In deze zaak heeft het Gerechtshof Arnhem-Leeuwarden op 24 april 2019 uitspraak gedaan in hoger beroep tegen een vonnis van de rechtbank Midden-Nederland van 19 januari 2017. De zaak betreft de ontneming van wederrechtelijk verkregen voordeel, waarbij de rechtbank het bedrag van € 51.000,- aan de veroordeelde heeft opgelegd. De veroordeelde heeft hoger beroep ingesteld tegen deze beslissing. Tijdens de zittingen op 12 maart en 10 april 2019 heeft het hof de zaak behandeld, waarbij het hof kennis heeft genomen van de vordering van de advocaat-generaal en de argumenten van de veroordeelde en zijn raadsman, mr. M.H.H. Meulemeesters.
Het hof heeft geoordeeld dat de rechtbank op juiste wijze heeft beslist en heeft het vonnis bevestigd. De raadsman voerde aan dat het openbaar ministerie niet-ontvankelijk verklaard diende te worden in de ontnemingsvordering, maar het hof verwierp dit verweer. Het hof overwoog dat het openbaar ministerie vrij is in de inrichting van de tenlastelegging, ook al kan dit nadelig zijn voor de verdachte. Daarnaast werd er gediscussieerd over de betrouwbaarheid van gegevens van Stena Line en de vraag of er bij elke overtocht sprake was van het vervoeren van verdovende middelen. Het hof concludeerde dat er geen reden was om aan de juistheid van de gegevens van Stena Line te twijfelen.
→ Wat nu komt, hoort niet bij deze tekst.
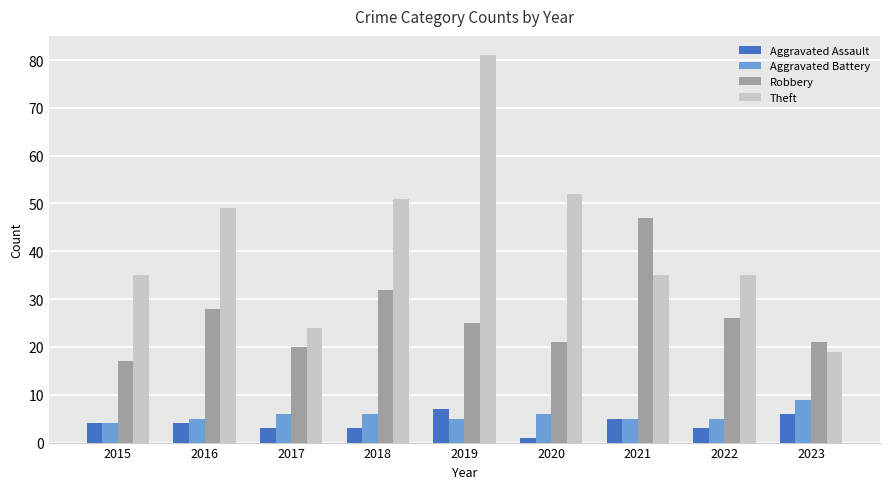

What is the spread (max minus min) of values at 2018?

48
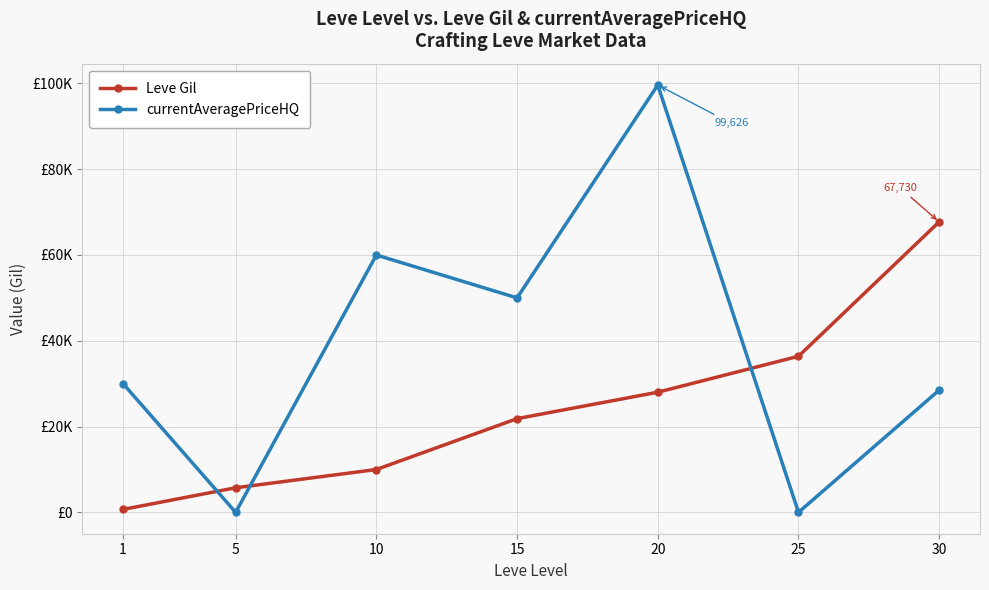

Is it true that currentAveragePriceHQ equals 44422 at 30?

False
Verder oordeelde het hof dat er sprake was van een schending van het recht op een redelijke termijn, maar dat deze schending niet leidde tot gevolgen voor de uitspraak. De draagkracht van de veroordeelde werd ook besproken, maar het hof oordeelde dat er geen gronden waren om de betalingsverplichting te verlagen. Uiteindelijk bevestigde het hof het vonnis van de rechtbank, met inachtneming van de overwegingen in het arrest.